For women over age 50, he notes, "the need for prophylactic surgery is much less, and the use of adjuvant hormonal therapy is most appropriate among these women."

Genetic counseling is also important for women with hereditary breast cancer, says Dr. Gronberg.

Genetic Counseling Helps Women Plan

The study results probably will not surprise those in the genetic-counseling field, says Scott Weissman, a certified genetics counselor and co-chairman of the familial cancer risk counseling special interest group for the National Society of Genetic Counselors.

Genetic counseling can help women decide what options to pursue, he says.

"We try to identify the mutation in a gene causing a breast cancer in the family," he explains. "If we are able to identify one, we can counsel these women about their chances of getting a cancer in the opposite breast."

"You can very much put numbers on it," says Weissman. Women can be told their chances of getting another cancer in specific percent terms, over a specific time period, he notes.

"Genetics counseling can help guide you on how to manage the risk," he says. That might mean more frequent screening for breast cancer or adding a breast MRI to regular mammograms.

Always consult your physician for more information.

Breast Cancer Signs and Symptoms; Surgery Options

Each individual may experience breast cancer symptoms differently.

Early breast cancer usually does not cause pain and may cause no symptoms at all.

And, some breast cancers never cause symptoms or other indications of a problem.
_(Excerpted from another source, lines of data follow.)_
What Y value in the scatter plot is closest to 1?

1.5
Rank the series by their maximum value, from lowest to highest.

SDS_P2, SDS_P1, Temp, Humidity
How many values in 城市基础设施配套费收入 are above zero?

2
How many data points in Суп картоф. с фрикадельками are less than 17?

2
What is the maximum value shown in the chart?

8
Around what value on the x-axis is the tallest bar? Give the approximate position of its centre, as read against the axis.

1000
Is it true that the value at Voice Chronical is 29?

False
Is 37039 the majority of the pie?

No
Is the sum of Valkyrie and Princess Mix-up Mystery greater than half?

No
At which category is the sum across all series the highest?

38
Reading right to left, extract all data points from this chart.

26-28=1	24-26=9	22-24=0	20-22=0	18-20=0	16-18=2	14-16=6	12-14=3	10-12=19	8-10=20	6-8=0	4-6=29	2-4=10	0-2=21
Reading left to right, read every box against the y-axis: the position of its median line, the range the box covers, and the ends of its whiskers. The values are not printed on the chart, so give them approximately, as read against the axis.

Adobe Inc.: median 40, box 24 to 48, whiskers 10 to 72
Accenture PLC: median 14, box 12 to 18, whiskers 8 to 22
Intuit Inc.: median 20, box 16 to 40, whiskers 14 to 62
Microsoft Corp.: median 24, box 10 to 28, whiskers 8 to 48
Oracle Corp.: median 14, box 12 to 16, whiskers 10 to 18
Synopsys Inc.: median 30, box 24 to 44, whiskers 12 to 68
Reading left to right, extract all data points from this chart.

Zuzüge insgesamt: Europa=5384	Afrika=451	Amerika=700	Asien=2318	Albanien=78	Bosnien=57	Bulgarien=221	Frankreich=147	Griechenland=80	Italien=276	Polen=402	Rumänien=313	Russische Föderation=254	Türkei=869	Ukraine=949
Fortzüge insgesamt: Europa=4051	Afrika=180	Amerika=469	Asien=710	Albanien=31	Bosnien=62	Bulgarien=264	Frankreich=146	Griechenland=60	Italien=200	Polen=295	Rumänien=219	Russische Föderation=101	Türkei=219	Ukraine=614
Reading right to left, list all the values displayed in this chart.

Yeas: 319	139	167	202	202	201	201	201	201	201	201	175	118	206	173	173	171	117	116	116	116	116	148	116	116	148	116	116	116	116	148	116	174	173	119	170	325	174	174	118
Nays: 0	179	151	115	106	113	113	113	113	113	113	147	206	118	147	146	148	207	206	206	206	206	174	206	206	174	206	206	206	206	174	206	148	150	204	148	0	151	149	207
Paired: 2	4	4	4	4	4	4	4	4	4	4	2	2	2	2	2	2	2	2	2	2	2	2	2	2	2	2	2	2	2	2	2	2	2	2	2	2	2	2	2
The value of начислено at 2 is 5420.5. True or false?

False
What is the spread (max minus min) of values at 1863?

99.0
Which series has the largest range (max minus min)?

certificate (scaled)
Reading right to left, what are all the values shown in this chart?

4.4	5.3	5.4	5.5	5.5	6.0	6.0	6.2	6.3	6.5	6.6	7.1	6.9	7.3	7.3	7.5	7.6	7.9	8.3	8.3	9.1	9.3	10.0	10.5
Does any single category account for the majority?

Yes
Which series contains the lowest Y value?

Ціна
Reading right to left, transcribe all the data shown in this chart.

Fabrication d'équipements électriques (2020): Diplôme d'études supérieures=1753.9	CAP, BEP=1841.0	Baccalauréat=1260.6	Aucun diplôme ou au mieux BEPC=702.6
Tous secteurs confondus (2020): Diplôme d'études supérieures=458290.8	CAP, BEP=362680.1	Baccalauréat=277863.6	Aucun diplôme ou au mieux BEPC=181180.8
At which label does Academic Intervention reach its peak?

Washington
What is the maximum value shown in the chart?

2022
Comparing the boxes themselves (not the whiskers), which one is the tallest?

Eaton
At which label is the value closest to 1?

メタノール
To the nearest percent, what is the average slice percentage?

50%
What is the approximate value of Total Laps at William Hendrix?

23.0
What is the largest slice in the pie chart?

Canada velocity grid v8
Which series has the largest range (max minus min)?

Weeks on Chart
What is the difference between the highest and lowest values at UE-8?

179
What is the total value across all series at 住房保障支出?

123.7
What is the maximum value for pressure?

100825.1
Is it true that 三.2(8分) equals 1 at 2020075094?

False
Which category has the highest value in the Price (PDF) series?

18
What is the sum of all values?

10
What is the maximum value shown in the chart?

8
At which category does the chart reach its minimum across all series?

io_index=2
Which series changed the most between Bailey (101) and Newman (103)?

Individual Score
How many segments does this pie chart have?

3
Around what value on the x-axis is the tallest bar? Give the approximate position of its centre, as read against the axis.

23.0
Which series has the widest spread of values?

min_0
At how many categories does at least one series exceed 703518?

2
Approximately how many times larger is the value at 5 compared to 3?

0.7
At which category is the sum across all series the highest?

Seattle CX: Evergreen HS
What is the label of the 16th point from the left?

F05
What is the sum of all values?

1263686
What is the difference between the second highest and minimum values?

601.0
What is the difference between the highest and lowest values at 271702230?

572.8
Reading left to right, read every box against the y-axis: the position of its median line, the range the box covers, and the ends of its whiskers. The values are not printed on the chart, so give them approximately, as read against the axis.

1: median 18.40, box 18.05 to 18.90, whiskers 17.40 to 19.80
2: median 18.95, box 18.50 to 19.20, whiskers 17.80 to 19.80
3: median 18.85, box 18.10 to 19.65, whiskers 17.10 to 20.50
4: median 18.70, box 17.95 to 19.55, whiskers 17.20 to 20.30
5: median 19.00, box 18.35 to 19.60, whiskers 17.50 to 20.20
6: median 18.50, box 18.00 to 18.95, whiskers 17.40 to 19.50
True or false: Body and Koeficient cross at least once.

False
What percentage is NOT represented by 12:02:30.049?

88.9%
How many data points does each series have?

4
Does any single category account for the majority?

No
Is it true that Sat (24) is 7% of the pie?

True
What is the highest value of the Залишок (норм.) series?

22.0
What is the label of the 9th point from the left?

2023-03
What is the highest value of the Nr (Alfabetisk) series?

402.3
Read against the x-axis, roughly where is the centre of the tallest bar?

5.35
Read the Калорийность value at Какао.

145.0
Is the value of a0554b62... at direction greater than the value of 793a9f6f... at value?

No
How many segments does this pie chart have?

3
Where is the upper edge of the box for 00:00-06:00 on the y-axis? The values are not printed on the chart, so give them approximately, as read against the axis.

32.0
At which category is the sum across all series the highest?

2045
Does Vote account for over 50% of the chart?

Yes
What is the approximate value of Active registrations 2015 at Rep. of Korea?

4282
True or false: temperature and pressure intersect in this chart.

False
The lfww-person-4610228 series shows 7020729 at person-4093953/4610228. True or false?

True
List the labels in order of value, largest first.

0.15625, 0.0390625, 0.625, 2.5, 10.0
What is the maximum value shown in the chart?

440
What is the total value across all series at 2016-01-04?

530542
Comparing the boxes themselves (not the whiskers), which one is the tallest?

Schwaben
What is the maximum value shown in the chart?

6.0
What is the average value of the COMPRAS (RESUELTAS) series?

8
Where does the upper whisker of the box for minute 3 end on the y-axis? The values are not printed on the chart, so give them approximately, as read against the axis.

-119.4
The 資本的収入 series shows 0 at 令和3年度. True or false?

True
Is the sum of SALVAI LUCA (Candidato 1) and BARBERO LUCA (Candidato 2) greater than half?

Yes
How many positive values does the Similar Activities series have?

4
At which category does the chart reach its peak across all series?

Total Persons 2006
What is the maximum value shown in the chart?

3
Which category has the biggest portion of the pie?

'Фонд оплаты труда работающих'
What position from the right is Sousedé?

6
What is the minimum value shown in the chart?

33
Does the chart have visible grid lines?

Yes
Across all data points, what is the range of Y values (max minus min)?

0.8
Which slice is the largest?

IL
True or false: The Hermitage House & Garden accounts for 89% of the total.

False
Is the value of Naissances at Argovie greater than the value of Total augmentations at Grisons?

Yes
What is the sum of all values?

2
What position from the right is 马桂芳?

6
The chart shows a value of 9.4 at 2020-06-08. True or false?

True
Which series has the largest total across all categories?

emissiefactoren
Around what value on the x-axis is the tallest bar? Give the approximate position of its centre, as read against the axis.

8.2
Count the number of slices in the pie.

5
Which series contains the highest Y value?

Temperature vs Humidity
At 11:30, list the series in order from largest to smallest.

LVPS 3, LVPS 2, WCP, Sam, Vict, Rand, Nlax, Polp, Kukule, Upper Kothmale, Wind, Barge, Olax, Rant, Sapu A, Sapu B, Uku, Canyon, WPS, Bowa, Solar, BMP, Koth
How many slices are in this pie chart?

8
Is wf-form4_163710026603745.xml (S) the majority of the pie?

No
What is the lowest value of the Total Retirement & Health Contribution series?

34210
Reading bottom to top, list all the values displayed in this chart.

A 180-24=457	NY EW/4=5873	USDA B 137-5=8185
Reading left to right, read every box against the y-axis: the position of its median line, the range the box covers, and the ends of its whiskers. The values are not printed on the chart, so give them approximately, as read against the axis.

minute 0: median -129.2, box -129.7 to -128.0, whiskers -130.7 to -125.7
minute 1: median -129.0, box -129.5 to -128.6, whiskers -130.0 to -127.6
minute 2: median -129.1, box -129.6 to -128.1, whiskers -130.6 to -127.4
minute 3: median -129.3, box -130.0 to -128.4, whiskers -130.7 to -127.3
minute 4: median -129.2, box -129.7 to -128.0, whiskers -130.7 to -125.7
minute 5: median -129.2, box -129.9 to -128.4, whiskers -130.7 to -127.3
As the cancer grows, however, it can cause changes that women and men should watch for, such as:

  • a lump or thickening (a mass, swelling, skin irritation, or distortion) in or near the breast or in the underarm area

  • a change in the size or shape of the breast

  • a change in the color or feel of the skin of the breast, areola, or nipple (dimpled, puckered, or scaly)

  • nipple discharge, erosion, inversion, or tenderness

  • A woman (or man) should consult a physician when any of these changes are noticed.

A woman or man may need surgery to remove as much of the cancer as possible - the primary treatment for breast cancer.

Today, women have many surgical options and choices. The type of surgery performed depends upon:

  • the size and location of the breast lump or tumor

  • the type and stage of the breast cancer (if the cancer has spread within the breast or has spread outside of the breast to the lymph nodes, or to other parts of the body)

  • the size of the breast

  • the woman's preference

There are several types of breast surgery. Your physician can explain the benefits and risks of each type, in addition to answering any questions or concerns you may prior to surgery.